Oggi il principale nodo riguarderebbe infatti la sostenibilità economica dell'immobile. La convenzione attuale calcola il diritto di superficie su un valore vicino ai 12 milioni di euro, cifra su cui viene conteggiata anche l'Imu. Una valutazione però molto distante dalla perizia presentata dalla cooperativa, firmata dall'ex direttore del Dipartimento di Estimo del Politecnico professor Curto, che stimerebbe il valore reale della struttura in circa 490 mila euro.

A complicare ulteriormente il quadro ci sarebbe poi il tema dell'accatastamento. Il Mercato Centrale risulterebbe infatti classificato come centro commerciale e non come servizio pubblico, categoria che invece comprende altri padiglioni mercatali di Porta Palazzo e che non prevede il pagamento dell'Imu. Da qui sarebbe nato anche un debito da circa 600 mila euro con Soris.

Problema Imu

"Le attenzioni da parte del sindaco e degli uffici su questo tema ci sono sempre state, perché tutti siamo consapevoli dell'importanza di quella struttura per Porta Palazzo e per l'intera città", ha dichiarato l'assessore al Commercio Paolo Chiavarino.

L'assessore ha poi spiegato che i rallentamenti registrati negli ultimi mesi sarebbero stati inevitabili vista la complessità tecnica e amministrativa emersa durante gli approfondimenti. "Ci siamo trovati davanti a una situazione che si basava su presupposti probabilmente errati fin dall'inizio - ha aggiunto - e questo ha finito per incidere pesantemente sull'intero impianto economico e debitorio".

Secondo Chiavarino, il nodo catastale sarebbe emerso direttamente durante gli incontri con la cooperativa e con l'imprenditore, aprendo verifiche più ampie sulla classificazione dell'immobile e sulla correttezza dell'applicazione dell'Imu. "Vorrei rassicurare sul fatto che gli uffici hanno lavorato alacremente per arrivare a una soluzione e contiamo di avere risultati concreti nell'arco di pochi giorni", ha concluso.

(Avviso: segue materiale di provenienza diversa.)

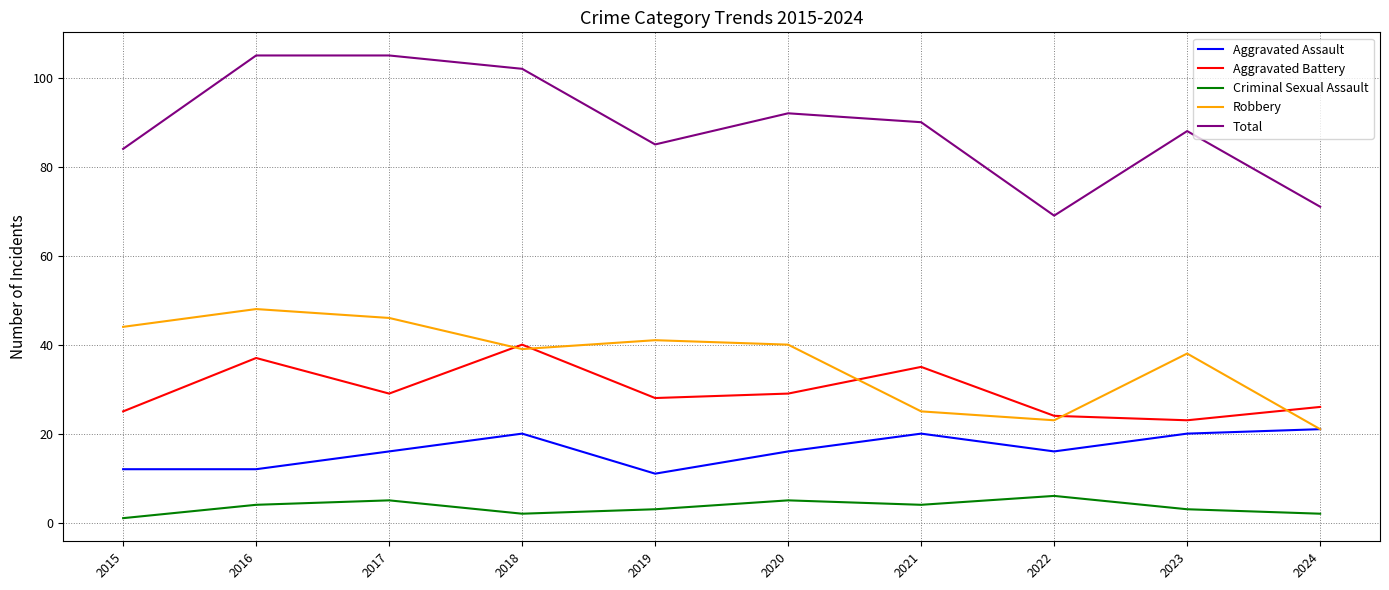

Which series has the largest total across all categories?

Total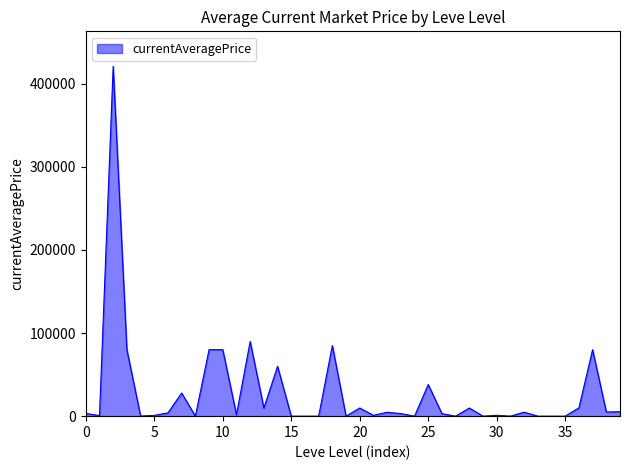

What is the greatest value displayed?

421008.5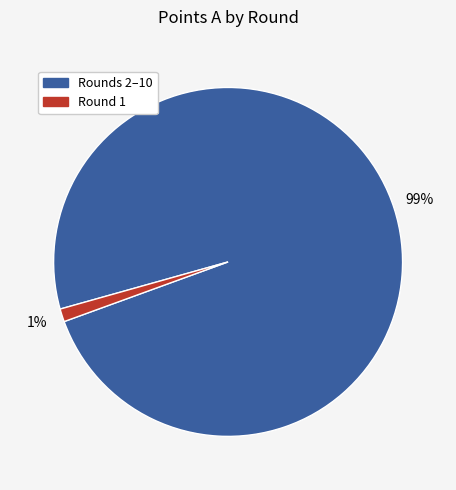

Is there any slice that represents more than half of the pie?

Yes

Nel frattempo il Comune ha affidato ulteriori approfondimenti a un soggetto terzo per valutare investimenti necessari, sostenibilità energetica e possibile revisione economica del contratto.

Tra le criticità evidenziate ci sarebbero "vizi originari di progettazione ed esecuzione", elevati consumi energetici, costi di gestione difficilmente comprimibili e una rigidità degli spazi aggravata dal sottoutilizzo di alcune superfici. Nonostante ricavi in crescita, secondo quanto emerso, l'attività non riuscirebbe comunque a generare utili sufficienti a coprire manutenzione e gestione.

I commenti

Durante il dibattito il consigliere di Torino Bellissima Pierlucio Firrao ha sottolineato la necessità di evitare la chiusura della struttura: "Ripartire da zero significherebbe lasciare un vuoto urbano per anni prima di trovare un nuovo investitore". Più critico invece il capogruppo del M5S Andrea Russi, che ha accusato Palazzo Civico di essersi mosso troppo tardi: "La cooperativa aveva già scritto alla città nell'agosto del 2024. Siamo nel 2026 e stiamo ancora aspettando le valutazioni definitive".

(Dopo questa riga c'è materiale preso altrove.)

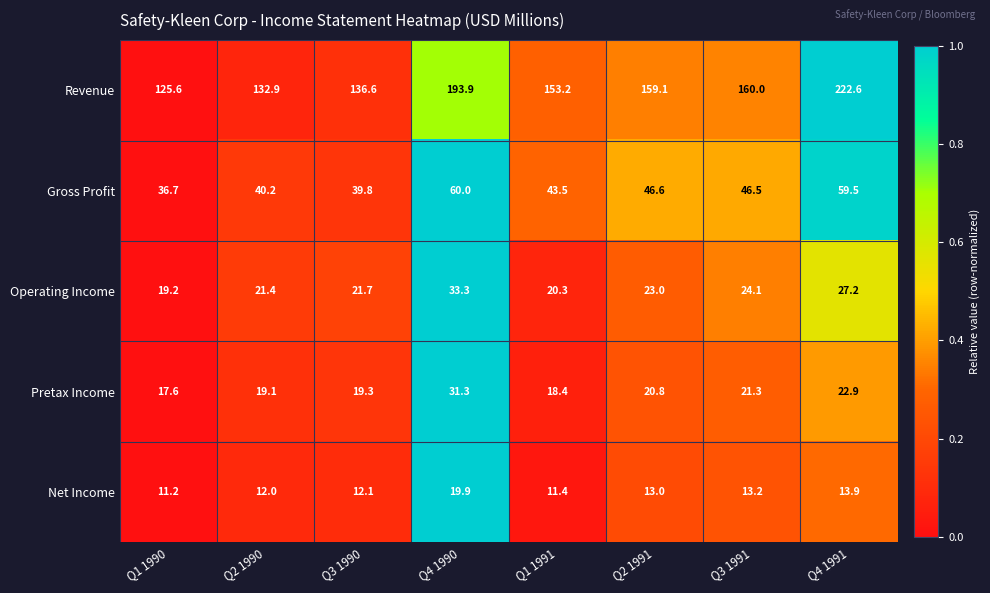

What is the total value across all series at Q3 1990?

229.5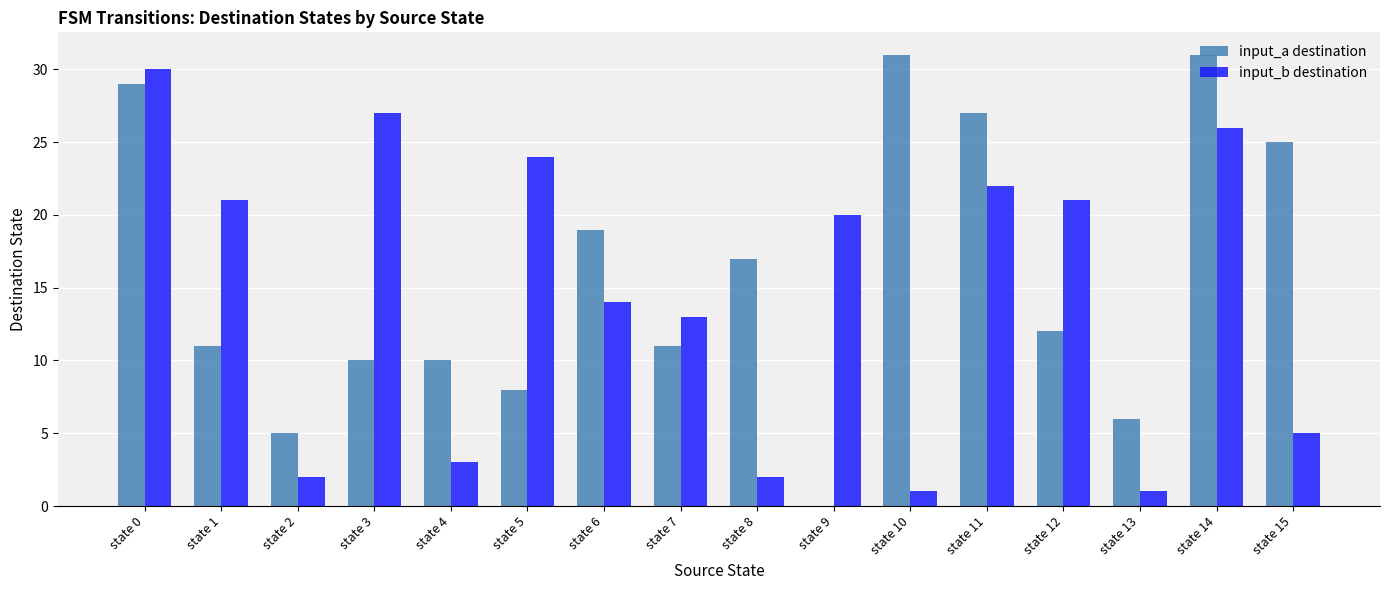

What are all the series names shown in the legend?

input_a destination, input_b destination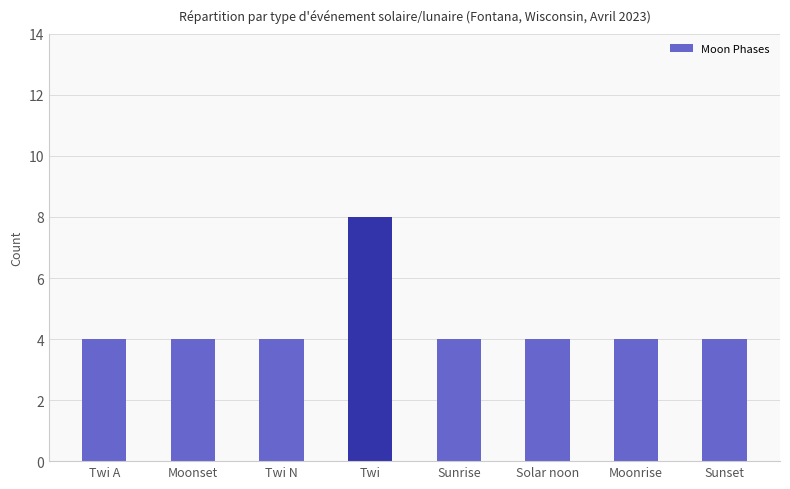

What is the label of the 7th bar from the right?

Moonset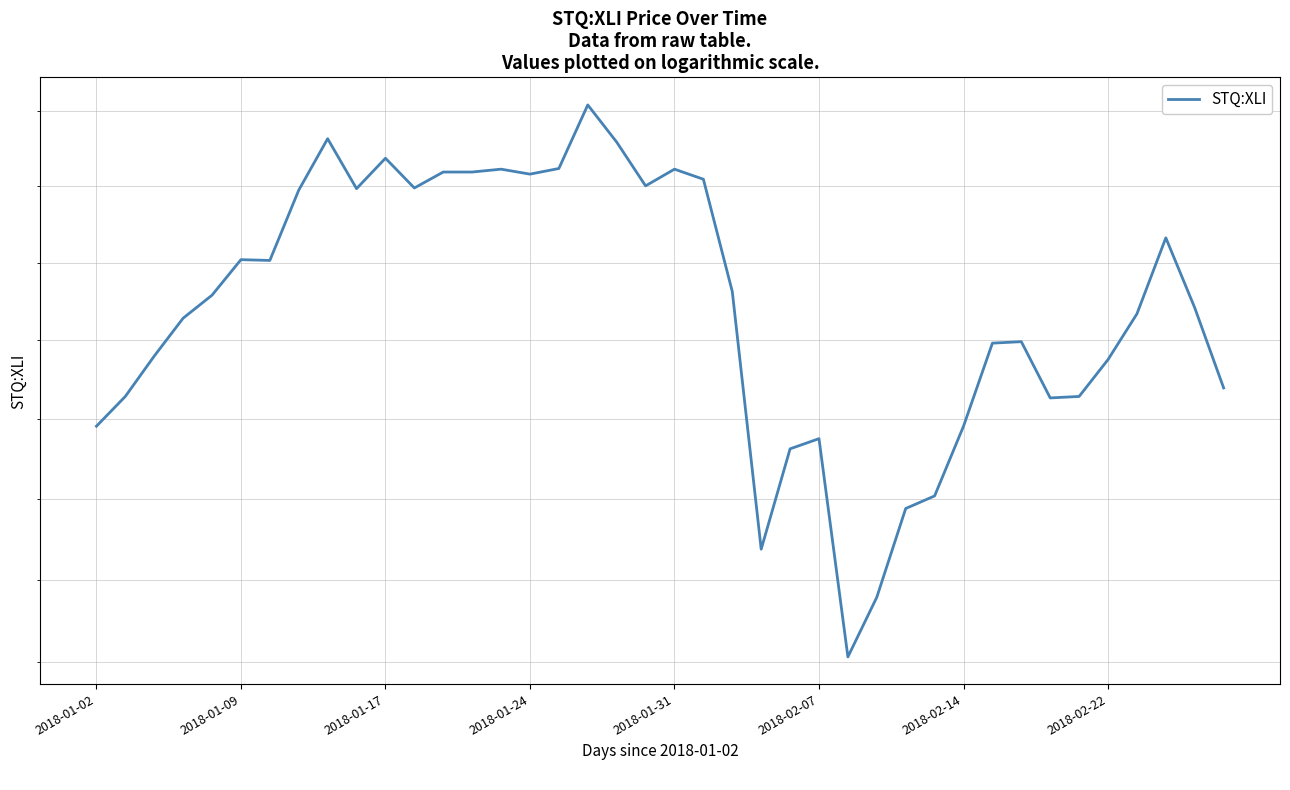

What is the greatest value displayed?

74.1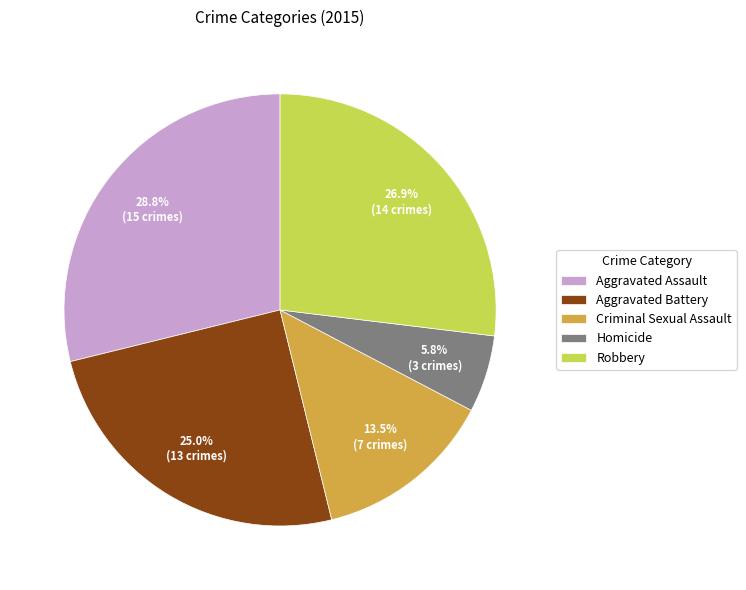

Between Robbery and Aggravated Assault, which is larger?

Aggravated Assault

Anche il consigliere del PD Tony Ledda ha ribadito la necessità di sostenere il Mercato Centrale, definendolo un presidio importante anche contro il rischio degrado nell'area di Porta Palazzo. Entro fine giugno dovrebbero arrivare le stime definitive sugli investimenti necessari e sulla situazione immobiliare della struttura. Da lì partirà il confronto sul possibile futuro del Mercato Centrale di Porta Palazzo.